### Exercise
Retype all the entries word for word, but omit the pictures.

(Stored data)
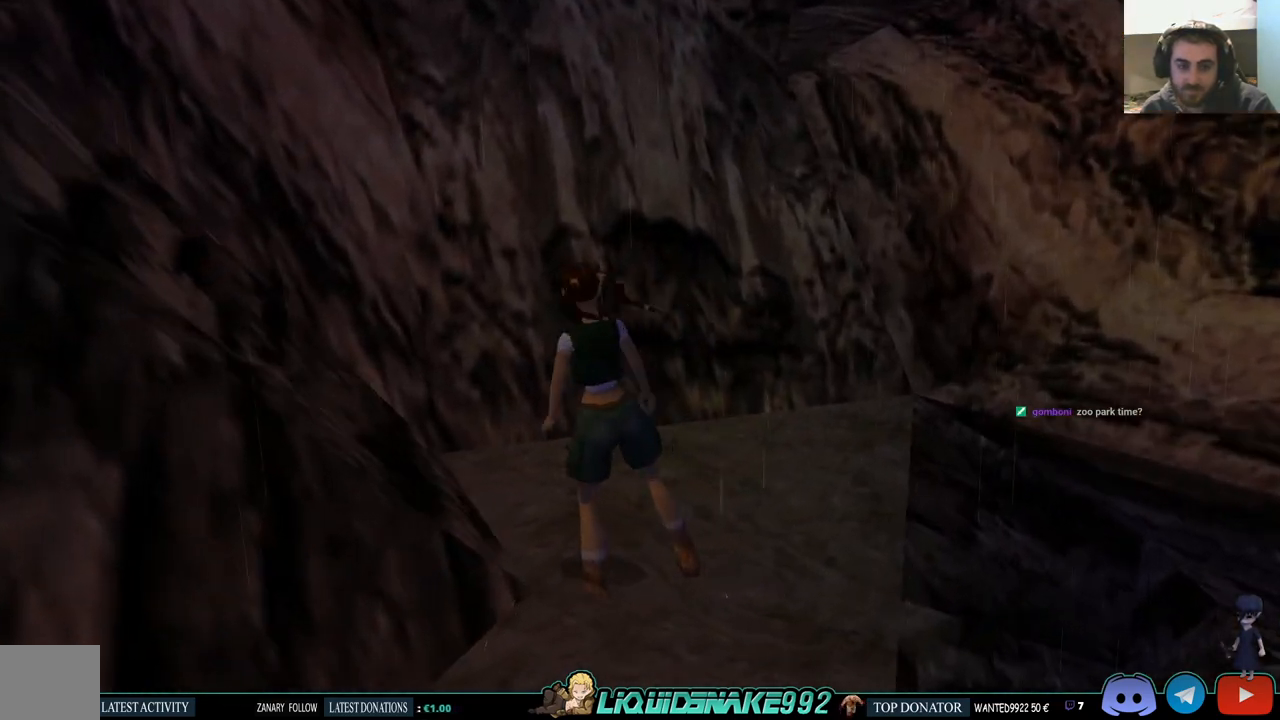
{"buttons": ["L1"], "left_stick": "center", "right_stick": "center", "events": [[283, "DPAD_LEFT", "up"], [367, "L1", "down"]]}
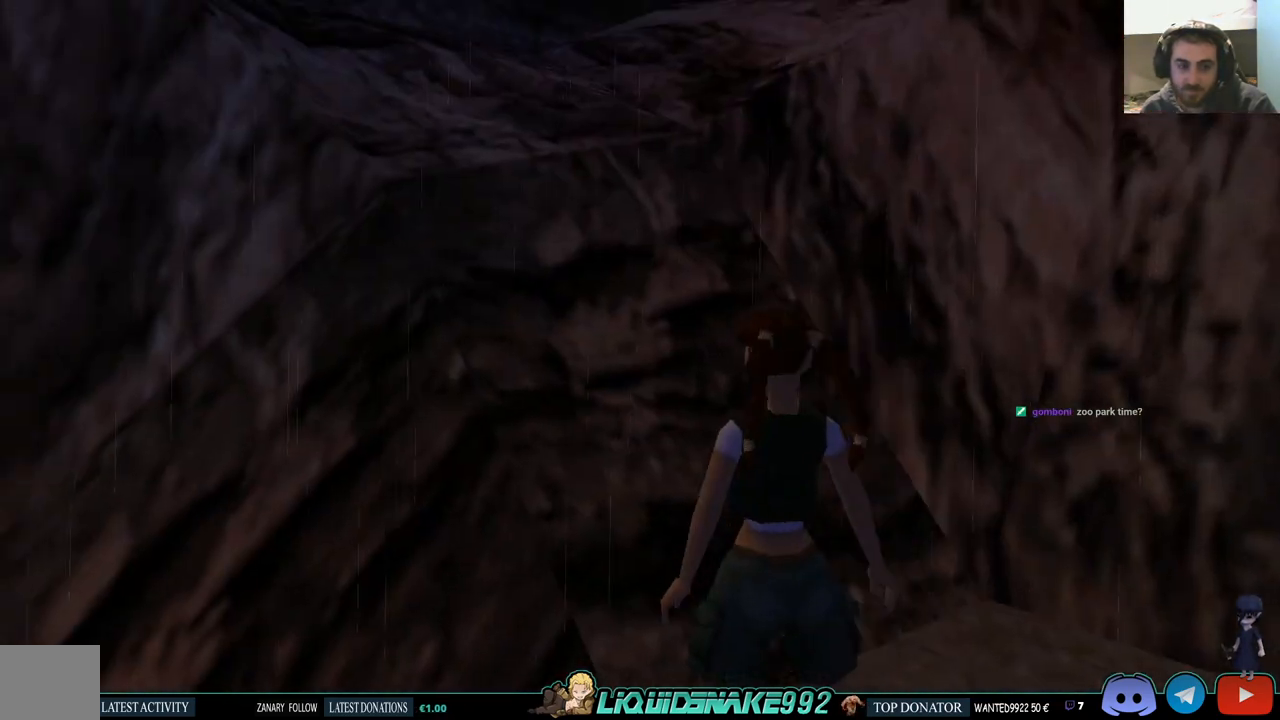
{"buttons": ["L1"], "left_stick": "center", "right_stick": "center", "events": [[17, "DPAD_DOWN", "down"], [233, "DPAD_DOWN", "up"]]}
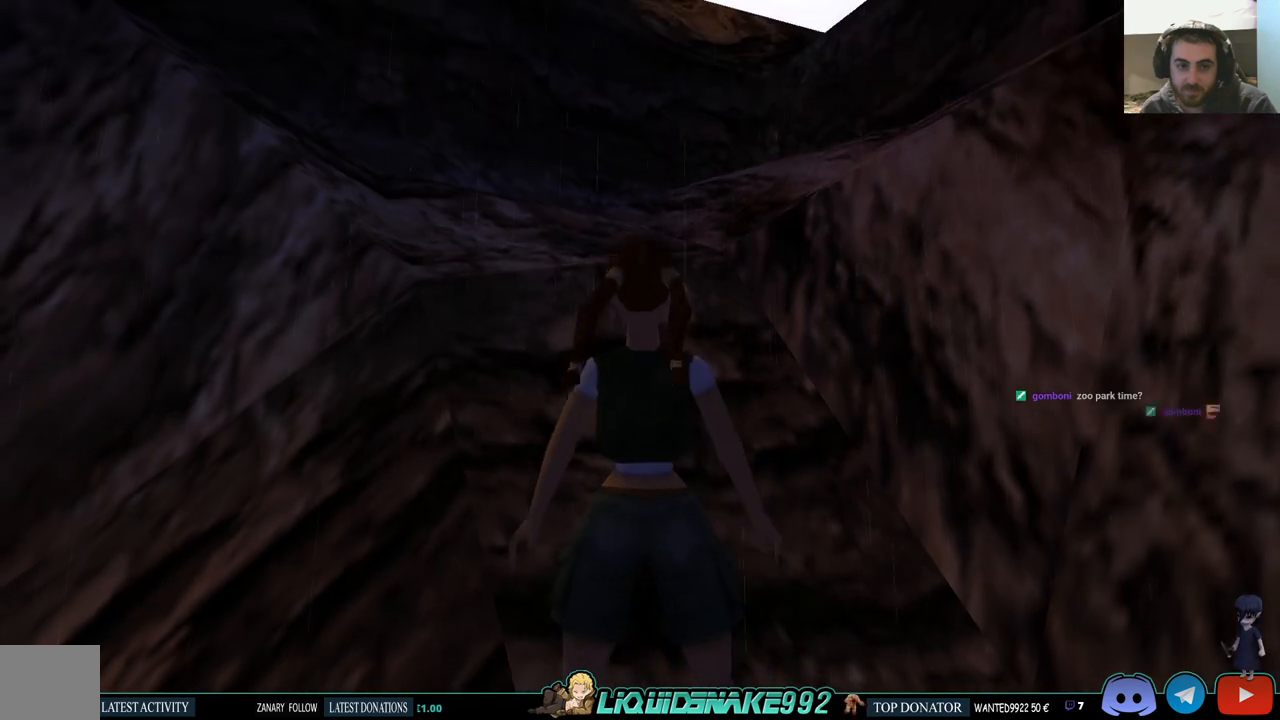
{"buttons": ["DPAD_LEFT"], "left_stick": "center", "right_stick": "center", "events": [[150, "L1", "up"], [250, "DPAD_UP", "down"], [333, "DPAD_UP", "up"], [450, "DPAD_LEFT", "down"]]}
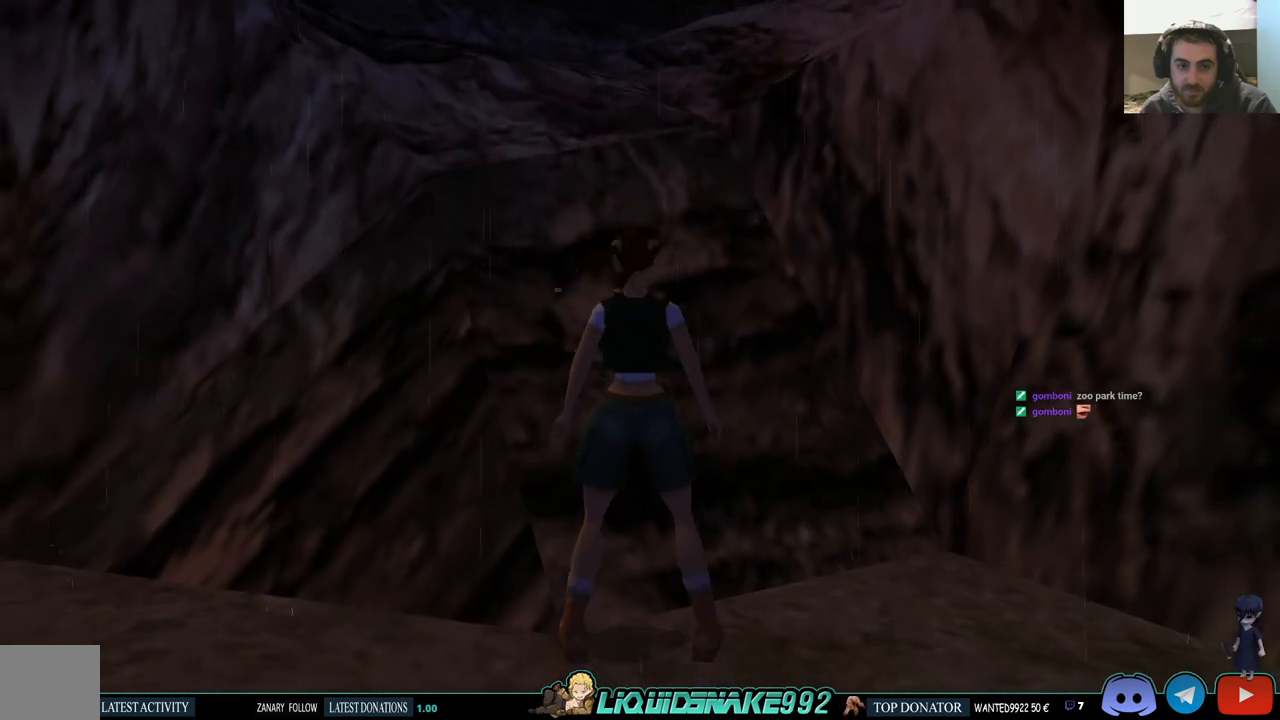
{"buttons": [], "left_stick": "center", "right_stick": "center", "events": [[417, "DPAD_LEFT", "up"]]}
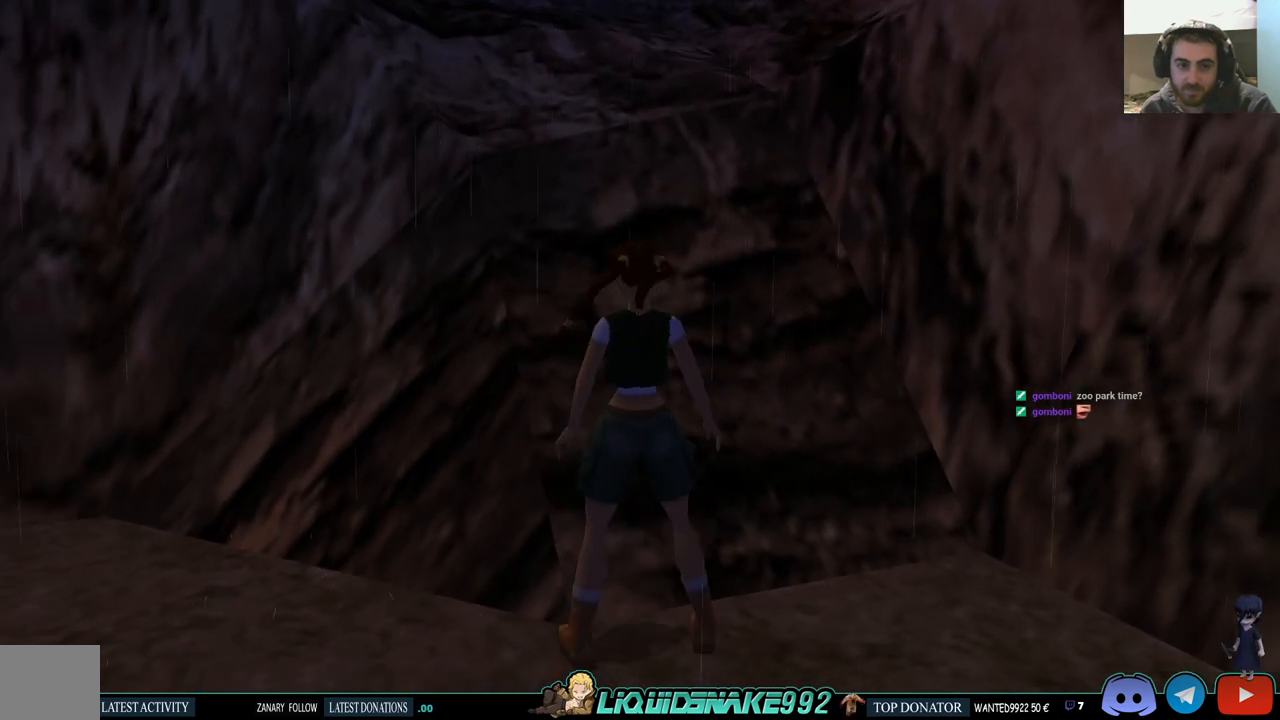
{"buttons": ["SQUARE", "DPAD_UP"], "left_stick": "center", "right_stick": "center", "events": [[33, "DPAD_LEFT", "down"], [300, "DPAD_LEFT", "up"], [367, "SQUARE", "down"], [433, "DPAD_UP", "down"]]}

### Task answer
{"buttons": ["L1"], "left_stick": "center", "right_stick": "center", "events": [[283, "DPAD_LEFT", "up"], [367, "L1", "down"]]}
{"buttons": ["L1"], "left_stick": "center", "right_stick": "center", "events": [[17, "DPAD_DOWN", "down"], [233, "DPAD_DOWN", "up"]]}
{"buttons": ["DPAD_LEFT"], "left_stick": "center", "right_stick": "center", "events": [[150, "L1", "up"], [250, "DPAD_UP", "down"], [333, "DPAD_UP", "up"], [450, "DPAD_LEFT", "down"]]}
{"buttons": [], "left_stick": "center", "right_stick": "center", "events": [[417, "DPAD_LEFT", "up"]]}
{"buttons": ["SQUARE", "DPAD_UP"], "left_stick": "center", "right_stick": "center", "events": [[33, "DPAD_LEFT", "down"], [300, "DPAD_LEFT", "up"], [367, "SQUARE", "down"], [433, "DPAD_UP", "down"]]}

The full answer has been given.